On the other hand…does that do a disservice to other women who find it hard, discouraging, unpleasant? Certainly there are women to whom much of motherhood/homemaking does NOT come naturally. Do they look at women who “make it look easy” and just get more discouraged, or give up…does it feed a mindset that “some women are cut out to be homemakers and others just AREN’T”?
No answers here, just some food for thought.
well, a quick scan through the comments shows me this has already been discussed
that’ll teach me to comment without reading previous comments!
I like the perspective you brought… does “making it look easy” render us disingenuous, especially to other women in the same situation who know and feel how difficult it is?

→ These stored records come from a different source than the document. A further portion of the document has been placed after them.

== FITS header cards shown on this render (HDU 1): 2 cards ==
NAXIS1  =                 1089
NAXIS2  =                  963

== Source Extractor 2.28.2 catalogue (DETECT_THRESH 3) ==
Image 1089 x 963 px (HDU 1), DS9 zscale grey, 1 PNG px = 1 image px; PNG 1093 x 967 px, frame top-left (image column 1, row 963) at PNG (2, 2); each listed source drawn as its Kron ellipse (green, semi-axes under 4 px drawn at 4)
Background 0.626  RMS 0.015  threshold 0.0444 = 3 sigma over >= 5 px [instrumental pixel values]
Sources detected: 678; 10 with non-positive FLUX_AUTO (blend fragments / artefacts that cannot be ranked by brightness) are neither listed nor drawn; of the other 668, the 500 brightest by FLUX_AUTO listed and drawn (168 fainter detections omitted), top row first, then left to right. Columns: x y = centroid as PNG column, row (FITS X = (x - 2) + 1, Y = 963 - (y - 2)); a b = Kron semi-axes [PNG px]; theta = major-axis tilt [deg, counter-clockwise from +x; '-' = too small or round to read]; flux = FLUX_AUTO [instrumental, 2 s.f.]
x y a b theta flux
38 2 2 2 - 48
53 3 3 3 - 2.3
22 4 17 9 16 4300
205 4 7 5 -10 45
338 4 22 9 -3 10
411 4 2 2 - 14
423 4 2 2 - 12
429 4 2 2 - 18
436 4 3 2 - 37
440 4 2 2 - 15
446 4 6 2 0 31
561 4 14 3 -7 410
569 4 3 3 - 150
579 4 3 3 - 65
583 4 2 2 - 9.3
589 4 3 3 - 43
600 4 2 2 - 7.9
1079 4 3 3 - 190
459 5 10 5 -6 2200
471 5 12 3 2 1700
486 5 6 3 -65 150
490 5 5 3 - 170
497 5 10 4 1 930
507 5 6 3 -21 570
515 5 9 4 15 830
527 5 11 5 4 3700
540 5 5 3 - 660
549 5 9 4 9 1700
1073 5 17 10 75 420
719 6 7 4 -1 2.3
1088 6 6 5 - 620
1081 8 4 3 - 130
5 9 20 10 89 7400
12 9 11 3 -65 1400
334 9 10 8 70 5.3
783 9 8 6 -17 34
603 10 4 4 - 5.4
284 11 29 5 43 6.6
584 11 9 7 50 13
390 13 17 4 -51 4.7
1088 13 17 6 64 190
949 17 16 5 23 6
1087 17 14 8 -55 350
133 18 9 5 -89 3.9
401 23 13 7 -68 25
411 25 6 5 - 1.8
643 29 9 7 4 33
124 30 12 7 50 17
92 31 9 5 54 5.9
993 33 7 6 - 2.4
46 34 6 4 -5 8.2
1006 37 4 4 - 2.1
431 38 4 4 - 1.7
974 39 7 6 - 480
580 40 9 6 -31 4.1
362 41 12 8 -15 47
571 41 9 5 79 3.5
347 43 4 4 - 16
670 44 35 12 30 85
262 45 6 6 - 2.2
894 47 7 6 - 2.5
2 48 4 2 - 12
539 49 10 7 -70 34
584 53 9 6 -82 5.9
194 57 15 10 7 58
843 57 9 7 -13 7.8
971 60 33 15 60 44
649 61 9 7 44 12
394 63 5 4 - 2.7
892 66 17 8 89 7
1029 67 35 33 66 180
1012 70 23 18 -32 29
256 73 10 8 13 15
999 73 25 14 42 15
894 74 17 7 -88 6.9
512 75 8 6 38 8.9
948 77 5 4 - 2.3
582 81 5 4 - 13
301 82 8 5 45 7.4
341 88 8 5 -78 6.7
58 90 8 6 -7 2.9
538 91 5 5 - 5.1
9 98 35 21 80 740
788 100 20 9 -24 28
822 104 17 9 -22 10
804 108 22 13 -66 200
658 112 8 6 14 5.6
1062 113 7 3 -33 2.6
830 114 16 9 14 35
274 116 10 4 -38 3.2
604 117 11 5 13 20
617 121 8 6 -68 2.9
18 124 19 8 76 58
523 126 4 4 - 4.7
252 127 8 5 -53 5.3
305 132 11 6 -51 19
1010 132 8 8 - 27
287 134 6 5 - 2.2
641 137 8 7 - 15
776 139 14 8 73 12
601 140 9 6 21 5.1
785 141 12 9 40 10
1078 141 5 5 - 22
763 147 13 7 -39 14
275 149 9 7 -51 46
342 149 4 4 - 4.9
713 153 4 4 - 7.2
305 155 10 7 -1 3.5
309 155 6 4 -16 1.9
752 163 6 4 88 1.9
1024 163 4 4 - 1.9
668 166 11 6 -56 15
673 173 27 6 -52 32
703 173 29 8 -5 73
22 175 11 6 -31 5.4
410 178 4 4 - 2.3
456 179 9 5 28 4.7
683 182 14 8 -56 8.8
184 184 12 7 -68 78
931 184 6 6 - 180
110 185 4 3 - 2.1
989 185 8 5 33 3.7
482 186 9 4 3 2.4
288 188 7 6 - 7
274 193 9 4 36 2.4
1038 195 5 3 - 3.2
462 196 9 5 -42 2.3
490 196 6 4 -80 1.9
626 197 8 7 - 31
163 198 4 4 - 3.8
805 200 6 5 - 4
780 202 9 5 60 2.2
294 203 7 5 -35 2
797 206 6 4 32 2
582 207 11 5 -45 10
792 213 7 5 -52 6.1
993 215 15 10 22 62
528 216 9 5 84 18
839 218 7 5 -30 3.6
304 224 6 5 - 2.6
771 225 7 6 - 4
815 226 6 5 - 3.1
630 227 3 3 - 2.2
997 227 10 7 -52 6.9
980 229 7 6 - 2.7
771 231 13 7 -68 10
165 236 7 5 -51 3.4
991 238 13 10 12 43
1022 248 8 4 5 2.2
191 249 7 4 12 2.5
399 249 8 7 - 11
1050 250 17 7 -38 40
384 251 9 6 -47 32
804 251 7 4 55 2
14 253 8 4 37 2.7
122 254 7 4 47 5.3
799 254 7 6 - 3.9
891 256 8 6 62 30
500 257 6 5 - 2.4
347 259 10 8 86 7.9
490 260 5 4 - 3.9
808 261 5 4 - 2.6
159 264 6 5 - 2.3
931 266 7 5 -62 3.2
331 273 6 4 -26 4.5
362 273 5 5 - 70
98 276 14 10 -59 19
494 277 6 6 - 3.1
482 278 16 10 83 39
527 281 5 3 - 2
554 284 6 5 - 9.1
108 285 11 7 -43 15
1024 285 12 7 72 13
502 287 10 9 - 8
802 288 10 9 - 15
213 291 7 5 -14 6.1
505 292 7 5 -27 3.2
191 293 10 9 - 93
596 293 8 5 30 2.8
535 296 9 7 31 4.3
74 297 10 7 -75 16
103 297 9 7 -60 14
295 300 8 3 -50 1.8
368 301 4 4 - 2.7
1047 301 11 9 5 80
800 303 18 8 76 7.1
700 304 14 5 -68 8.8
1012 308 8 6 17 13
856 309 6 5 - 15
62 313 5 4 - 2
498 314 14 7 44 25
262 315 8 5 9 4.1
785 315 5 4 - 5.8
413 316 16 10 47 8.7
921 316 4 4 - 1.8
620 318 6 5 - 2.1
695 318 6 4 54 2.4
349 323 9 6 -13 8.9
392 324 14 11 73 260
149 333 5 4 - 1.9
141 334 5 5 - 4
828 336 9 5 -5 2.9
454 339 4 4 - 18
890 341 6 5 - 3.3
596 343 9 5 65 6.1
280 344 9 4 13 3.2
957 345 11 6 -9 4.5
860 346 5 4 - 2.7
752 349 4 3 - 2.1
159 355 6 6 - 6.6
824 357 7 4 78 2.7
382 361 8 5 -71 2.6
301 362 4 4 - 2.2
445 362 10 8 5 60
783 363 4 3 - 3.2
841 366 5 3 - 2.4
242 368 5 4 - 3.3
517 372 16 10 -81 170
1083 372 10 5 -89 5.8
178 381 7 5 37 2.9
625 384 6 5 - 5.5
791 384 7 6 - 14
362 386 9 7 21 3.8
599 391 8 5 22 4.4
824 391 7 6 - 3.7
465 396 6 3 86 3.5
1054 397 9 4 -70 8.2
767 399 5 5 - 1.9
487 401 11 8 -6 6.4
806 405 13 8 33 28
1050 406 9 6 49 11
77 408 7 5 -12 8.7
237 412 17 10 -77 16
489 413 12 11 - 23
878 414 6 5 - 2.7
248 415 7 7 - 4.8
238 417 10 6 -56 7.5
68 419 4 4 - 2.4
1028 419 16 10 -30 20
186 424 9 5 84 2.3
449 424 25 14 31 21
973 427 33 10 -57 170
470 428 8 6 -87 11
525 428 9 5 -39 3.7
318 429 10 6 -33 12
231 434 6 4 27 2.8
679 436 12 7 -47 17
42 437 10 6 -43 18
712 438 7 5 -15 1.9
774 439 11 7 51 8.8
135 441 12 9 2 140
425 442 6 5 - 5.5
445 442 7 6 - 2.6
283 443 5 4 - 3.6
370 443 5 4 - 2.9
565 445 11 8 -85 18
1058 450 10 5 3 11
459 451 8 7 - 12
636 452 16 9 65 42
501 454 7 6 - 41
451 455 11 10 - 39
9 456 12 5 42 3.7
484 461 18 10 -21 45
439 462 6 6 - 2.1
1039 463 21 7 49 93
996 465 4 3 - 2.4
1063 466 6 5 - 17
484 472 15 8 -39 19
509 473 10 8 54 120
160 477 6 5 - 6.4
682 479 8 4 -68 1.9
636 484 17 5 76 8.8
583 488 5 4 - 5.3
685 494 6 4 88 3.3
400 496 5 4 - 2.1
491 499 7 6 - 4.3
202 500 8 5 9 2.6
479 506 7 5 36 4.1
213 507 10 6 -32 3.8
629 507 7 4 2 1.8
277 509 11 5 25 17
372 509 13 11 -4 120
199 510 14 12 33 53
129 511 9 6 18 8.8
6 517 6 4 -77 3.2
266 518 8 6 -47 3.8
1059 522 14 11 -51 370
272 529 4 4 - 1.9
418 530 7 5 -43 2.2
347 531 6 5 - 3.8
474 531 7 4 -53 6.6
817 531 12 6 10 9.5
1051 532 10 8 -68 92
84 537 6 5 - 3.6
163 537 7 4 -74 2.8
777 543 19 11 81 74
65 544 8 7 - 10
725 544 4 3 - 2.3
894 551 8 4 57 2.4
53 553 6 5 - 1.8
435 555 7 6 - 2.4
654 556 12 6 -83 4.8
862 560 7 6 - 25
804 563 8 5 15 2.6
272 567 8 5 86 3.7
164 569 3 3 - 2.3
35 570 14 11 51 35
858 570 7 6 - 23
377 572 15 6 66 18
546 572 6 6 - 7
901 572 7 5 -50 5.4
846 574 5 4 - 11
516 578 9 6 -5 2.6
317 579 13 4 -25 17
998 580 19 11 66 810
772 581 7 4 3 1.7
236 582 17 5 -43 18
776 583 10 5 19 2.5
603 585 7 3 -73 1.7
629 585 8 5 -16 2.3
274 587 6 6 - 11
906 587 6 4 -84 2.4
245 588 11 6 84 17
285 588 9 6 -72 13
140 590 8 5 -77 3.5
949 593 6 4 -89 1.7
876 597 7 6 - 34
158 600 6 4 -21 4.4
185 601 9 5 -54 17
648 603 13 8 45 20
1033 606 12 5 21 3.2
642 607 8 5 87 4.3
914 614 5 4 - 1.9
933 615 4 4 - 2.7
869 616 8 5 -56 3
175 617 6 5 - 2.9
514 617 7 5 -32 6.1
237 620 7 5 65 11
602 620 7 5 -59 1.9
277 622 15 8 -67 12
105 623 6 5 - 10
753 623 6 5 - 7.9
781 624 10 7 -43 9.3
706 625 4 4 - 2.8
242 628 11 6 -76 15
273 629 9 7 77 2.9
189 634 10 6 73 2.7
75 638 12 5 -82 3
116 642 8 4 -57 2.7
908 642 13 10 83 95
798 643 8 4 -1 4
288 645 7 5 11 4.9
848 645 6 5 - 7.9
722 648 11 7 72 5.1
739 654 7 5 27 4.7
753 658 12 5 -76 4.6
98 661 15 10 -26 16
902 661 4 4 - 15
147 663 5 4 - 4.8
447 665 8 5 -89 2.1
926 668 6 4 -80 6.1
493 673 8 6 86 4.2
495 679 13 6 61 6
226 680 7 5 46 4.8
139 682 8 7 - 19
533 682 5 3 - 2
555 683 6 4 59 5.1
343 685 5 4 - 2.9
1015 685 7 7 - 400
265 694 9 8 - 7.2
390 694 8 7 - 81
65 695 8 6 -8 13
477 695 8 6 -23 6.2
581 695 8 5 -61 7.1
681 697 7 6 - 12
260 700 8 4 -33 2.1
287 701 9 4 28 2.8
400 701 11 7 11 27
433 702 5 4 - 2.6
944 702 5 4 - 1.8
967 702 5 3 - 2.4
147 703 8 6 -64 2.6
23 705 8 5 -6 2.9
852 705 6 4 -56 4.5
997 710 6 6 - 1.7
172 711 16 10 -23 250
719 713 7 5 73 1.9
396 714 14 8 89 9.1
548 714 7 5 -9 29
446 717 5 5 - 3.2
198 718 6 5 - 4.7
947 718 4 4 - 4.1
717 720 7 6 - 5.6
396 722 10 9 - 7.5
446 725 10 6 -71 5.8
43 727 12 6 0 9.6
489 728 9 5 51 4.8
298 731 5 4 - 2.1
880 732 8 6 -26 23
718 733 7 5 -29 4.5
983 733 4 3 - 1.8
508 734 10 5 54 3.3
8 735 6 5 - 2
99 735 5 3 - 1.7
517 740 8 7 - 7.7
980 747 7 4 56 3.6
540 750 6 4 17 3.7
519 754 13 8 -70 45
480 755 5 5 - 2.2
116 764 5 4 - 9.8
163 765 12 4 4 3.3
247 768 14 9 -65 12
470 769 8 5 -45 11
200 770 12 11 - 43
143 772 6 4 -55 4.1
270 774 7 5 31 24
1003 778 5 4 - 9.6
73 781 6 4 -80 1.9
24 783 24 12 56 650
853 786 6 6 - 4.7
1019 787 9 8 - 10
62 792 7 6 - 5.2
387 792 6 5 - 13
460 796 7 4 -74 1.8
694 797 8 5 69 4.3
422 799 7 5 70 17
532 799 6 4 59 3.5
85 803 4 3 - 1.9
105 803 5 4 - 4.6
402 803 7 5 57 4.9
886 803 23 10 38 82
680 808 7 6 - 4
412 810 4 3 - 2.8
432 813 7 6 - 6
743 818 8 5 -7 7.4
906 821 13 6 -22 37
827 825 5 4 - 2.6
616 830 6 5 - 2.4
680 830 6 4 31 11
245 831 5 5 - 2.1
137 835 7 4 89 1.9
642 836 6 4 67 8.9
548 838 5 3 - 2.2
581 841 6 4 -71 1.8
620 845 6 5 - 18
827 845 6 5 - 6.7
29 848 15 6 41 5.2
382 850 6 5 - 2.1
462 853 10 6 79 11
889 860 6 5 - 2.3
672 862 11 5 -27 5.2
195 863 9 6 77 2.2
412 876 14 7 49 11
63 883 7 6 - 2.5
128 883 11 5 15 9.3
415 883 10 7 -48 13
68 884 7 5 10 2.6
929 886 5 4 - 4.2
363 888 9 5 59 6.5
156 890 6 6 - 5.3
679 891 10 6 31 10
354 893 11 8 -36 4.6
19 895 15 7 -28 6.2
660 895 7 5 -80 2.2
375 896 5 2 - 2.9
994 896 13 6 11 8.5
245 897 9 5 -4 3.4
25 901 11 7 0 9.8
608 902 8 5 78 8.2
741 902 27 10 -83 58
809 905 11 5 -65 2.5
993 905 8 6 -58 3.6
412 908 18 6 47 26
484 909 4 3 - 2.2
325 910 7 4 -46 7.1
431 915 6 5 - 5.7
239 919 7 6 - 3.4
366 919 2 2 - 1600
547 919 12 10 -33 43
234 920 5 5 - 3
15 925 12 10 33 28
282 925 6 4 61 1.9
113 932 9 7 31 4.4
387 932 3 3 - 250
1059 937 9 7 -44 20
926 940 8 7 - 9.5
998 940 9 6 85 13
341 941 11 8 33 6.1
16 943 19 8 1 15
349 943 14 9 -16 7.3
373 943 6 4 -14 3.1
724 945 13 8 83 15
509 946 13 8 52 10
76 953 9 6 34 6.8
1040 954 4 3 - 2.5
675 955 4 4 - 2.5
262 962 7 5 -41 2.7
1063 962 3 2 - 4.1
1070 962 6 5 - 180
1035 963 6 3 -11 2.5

I think there’s a fine line between being honest about difficulty and complaining about it. Usually I end up on the complaining side of the line. That’s what I admire about moms who “make it look easy” – they don’t seem to find motherhood burdensome, but joyful. But you’re right, I think that should still go hand in hand with admitting any struggles that are there.
Just so you know, I hadn’t read this post, or the prior one until today, so I was not referring to you on my blog. :]
Plus I do appreciate honesty and I believe you have the right perspective on it all. I know it must be so hard being a full-time mom…heck working full-time and taking care of our apartment is hard enough for me! But if we take the mindset that we’re doing this to bless our family, then is becomes a totally different task. It’s not getting stuff done, it’s being a blessing.
It’s still something that scares me, but I know God will never take me down a road that I won’t be able to handle by His strength. Thanks for posting.
Thank you so much. I needed this today.
Great post, Anna! I totally agree with you.
[...] Welcome back to the series “Is It Really That Hard?” You can catch up by reading the intro and part 1. [...]
This is an awesome post! And very true! Although I am not a wife or a mother, I am a stay at home daughter, and it IS difficult to do the job well. I love it and wouldn’t want to do anything else, but it takes constant heart checks with the Lord to make sure I am up for the challenge.
Thanks for sharing!







Thank you so much for this! I thought I was making it hard for myself. I thought I was trying to do too much in a day. When all it was is that it is hard. No matter how much a mom/wife tries to get done, more gets added or her plans don’t always go how she planned them. I know for me it is extra hard because even though I love doing cleaning and stuff… it is hard for me to get motivated. Like this morning, I need to go clean the kitchen but I keep telling myself that this or this needs done before I can do the kitchen.
When does the madness end?! Is there an end? Well I guess being on my laptop doesn’t help, so I am going to get myself into gear and turn up some praise music! Thank you for posting this!